## [Problem to work on]
Where does the word "Bursluluk" show up in the records? Copy every line that holds it.

[Saved data entries]
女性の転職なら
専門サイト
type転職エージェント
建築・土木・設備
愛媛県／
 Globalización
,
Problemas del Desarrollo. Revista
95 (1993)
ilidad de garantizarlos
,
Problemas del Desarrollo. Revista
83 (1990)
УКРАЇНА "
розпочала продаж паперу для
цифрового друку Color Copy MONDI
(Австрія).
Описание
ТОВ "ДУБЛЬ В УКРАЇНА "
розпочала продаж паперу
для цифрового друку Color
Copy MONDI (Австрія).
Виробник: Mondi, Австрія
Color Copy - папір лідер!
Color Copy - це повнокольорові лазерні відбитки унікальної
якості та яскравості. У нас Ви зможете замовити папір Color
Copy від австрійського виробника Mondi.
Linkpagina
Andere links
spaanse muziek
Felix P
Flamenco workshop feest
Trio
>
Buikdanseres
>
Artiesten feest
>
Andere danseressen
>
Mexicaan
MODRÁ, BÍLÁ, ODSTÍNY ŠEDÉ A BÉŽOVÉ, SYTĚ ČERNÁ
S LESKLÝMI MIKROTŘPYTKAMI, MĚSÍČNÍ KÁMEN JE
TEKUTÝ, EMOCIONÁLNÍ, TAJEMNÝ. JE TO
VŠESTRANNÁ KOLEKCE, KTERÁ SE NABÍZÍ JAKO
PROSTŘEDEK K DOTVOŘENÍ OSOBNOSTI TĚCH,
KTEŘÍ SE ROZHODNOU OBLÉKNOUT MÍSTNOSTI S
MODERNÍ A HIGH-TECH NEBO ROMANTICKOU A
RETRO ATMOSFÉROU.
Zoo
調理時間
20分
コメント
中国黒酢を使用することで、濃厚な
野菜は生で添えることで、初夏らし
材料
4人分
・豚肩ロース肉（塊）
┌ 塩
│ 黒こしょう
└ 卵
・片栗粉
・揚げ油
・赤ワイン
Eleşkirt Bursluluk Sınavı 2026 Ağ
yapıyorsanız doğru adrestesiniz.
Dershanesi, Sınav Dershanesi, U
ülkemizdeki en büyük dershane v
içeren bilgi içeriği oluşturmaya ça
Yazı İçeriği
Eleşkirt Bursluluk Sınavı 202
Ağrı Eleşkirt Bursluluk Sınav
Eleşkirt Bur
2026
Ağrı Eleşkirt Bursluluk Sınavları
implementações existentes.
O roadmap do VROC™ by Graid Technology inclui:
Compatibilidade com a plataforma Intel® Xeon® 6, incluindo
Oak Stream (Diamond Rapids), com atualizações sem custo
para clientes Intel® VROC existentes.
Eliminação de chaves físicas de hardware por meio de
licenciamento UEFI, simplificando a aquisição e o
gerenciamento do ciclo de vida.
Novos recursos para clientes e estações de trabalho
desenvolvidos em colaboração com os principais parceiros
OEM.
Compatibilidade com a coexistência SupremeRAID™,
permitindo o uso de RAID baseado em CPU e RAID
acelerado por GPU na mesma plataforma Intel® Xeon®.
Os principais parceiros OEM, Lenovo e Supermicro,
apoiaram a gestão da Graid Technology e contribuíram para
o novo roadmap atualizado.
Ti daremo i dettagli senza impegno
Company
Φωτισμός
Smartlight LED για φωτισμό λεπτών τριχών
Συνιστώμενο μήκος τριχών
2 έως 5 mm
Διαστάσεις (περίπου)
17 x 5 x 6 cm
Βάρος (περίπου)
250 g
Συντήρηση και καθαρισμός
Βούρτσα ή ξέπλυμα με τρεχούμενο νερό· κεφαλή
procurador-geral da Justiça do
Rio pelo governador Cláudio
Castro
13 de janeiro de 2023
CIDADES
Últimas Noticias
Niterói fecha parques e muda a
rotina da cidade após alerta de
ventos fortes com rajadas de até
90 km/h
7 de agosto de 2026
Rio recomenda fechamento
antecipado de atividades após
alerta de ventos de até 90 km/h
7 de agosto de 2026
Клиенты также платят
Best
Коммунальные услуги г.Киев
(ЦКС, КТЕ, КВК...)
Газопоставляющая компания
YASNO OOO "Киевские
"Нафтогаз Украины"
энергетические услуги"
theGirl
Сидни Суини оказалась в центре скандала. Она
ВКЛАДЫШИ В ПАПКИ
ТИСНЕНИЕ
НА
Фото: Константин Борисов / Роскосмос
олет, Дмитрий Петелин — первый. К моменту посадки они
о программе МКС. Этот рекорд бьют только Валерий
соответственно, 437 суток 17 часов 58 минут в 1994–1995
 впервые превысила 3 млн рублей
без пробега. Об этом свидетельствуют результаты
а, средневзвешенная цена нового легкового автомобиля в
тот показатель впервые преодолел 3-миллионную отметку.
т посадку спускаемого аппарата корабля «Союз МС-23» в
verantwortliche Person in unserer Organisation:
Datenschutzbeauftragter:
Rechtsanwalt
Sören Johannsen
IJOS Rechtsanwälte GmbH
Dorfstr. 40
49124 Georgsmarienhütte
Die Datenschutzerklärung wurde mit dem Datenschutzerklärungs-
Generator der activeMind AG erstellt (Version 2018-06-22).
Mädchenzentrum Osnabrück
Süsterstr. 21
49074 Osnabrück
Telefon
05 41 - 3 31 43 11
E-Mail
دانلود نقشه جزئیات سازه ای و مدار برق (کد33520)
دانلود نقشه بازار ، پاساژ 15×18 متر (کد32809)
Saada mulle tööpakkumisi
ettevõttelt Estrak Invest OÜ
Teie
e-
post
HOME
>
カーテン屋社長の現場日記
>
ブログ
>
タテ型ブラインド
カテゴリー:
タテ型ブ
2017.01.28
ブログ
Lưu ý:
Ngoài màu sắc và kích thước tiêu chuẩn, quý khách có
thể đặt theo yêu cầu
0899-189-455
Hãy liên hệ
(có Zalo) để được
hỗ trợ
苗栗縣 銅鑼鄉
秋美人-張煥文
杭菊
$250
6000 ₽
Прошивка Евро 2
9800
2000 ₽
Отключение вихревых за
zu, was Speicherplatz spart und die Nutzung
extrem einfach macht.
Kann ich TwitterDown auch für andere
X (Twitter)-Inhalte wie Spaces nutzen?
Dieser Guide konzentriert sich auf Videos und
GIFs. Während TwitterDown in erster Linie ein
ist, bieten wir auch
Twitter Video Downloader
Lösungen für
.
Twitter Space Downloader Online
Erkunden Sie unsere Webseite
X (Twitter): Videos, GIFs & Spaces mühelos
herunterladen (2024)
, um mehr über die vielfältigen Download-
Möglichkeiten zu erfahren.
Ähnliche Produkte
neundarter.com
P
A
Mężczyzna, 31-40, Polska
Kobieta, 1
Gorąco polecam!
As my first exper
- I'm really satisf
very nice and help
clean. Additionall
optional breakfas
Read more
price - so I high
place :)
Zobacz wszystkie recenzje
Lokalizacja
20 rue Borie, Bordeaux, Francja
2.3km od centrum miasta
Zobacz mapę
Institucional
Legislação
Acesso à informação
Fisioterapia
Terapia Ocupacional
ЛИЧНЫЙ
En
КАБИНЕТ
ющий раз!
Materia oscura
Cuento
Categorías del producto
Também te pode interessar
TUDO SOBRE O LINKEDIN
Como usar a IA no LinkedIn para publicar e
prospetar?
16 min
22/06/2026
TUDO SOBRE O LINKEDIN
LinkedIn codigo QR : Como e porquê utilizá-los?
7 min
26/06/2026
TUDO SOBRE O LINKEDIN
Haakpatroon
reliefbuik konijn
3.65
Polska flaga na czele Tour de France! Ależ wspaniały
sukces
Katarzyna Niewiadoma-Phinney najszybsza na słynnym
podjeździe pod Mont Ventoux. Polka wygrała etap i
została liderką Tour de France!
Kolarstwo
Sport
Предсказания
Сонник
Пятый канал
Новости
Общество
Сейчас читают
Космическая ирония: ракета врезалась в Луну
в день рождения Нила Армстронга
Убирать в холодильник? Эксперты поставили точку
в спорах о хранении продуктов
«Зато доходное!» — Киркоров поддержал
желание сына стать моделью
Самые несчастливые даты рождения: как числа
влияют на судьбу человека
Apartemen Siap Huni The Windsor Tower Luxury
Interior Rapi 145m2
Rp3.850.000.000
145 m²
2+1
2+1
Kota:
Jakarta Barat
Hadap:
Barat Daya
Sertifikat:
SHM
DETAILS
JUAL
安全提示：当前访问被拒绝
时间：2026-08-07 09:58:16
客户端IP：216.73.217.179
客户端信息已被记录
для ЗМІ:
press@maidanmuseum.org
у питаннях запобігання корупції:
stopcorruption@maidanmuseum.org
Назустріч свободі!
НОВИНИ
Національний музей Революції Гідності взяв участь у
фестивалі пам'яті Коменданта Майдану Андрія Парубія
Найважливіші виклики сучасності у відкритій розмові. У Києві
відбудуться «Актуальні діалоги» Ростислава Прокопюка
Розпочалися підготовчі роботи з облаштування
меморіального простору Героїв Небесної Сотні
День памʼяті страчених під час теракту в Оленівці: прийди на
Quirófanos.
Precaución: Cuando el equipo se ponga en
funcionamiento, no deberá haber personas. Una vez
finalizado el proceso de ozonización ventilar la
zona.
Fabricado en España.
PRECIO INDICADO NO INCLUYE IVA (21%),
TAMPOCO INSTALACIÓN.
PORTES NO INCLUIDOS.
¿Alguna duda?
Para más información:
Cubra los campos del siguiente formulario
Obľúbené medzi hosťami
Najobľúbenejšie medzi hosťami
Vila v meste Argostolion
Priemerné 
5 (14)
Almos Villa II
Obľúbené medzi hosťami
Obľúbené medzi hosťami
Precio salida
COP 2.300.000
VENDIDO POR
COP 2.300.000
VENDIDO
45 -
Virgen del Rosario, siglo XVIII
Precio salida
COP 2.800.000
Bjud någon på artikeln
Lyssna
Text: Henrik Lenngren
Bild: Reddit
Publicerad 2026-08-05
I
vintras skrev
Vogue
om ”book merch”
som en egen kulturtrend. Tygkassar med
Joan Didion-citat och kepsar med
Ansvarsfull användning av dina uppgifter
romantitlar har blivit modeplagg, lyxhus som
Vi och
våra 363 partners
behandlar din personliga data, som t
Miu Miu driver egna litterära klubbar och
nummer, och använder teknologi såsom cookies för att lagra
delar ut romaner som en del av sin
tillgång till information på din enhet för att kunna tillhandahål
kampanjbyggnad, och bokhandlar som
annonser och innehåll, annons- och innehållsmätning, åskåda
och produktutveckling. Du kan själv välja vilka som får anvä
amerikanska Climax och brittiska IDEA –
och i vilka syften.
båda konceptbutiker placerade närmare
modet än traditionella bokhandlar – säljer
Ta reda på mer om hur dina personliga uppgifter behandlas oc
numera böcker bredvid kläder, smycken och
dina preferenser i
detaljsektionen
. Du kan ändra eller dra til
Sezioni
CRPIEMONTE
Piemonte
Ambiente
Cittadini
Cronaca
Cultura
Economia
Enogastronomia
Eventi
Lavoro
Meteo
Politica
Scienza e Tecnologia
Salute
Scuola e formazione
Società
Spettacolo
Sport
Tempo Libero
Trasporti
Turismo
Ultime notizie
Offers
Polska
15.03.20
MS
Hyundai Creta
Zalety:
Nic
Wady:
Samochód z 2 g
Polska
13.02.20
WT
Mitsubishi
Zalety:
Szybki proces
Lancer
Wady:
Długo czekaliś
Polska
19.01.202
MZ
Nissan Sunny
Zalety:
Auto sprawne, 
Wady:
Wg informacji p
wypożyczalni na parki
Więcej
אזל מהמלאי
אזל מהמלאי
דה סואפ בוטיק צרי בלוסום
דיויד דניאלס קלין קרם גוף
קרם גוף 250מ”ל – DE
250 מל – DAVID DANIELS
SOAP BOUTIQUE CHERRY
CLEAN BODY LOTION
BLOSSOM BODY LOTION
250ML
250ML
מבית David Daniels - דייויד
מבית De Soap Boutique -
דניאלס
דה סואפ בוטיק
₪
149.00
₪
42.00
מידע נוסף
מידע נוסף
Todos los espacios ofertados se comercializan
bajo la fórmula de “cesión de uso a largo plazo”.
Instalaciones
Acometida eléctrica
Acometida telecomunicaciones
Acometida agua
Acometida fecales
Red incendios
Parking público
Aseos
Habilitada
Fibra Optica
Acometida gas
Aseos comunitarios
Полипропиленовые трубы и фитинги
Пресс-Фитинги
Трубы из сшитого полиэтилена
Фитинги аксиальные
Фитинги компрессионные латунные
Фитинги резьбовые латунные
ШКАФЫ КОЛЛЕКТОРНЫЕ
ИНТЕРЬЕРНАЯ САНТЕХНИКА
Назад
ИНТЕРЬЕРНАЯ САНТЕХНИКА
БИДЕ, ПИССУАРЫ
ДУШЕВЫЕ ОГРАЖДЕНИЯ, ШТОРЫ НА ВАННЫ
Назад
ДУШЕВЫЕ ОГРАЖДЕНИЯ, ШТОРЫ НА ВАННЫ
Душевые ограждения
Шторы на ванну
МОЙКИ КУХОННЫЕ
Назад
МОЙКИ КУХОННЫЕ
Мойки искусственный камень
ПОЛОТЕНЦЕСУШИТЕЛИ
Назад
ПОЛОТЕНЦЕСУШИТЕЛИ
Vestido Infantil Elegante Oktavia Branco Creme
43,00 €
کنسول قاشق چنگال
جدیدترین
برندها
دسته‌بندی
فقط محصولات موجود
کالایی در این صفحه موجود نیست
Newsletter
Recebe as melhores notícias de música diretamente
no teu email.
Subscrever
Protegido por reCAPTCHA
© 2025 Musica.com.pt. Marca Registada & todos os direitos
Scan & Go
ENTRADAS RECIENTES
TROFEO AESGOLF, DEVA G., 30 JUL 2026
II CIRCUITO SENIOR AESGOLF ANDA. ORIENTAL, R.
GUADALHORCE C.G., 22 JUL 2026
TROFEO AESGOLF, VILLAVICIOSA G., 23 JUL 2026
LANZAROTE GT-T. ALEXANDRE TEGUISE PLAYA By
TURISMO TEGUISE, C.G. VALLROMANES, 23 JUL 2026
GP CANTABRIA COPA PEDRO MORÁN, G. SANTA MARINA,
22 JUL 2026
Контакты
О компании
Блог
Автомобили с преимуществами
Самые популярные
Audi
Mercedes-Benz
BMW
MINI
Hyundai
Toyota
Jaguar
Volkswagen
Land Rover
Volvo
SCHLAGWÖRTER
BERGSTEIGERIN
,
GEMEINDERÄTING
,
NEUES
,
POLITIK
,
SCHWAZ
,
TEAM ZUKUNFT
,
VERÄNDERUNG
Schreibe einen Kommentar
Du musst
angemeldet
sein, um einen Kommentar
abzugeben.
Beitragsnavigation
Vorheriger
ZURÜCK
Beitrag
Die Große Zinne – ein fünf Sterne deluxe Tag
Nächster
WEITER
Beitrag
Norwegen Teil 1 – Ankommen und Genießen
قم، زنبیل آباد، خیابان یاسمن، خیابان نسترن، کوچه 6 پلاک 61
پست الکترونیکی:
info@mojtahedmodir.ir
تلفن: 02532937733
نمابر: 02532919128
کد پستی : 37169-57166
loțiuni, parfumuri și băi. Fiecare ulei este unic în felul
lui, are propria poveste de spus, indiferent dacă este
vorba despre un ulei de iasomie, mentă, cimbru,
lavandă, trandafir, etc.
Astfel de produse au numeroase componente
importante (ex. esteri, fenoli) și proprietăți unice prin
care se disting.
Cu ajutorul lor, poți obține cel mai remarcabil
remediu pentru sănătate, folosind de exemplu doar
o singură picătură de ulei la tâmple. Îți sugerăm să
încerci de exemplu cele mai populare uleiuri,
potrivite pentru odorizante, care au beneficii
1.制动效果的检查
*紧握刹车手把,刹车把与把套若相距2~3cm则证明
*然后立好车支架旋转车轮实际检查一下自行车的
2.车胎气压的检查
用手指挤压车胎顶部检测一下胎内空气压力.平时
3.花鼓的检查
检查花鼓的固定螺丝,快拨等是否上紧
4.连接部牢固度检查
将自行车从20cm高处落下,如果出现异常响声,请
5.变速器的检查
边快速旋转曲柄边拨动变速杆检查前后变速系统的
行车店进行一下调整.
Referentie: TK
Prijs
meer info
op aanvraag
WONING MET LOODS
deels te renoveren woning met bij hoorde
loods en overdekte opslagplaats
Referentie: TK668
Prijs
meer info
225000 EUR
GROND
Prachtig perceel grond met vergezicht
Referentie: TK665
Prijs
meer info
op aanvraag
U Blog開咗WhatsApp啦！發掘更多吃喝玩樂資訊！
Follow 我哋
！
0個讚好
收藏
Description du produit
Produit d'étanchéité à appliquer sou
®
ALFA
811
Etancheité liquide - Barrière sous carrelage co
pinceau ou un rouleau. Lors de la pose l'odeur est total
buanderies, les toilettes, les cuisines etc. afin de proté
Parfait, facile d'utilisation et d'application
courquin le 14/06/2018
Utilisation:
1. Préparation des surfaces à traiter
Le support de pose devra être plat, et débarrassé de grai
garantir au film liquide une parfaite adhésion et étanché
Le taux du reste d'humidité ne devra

## [Response]
Eleşkirt Bursluluk Sınavı 2026 Ağ
Eleşkirt Bursluluk Sınavı 202
Ağrı Eleşkirt Bursluluk Sınav
Ağrı Eleşkirt Bursluluk Sınavları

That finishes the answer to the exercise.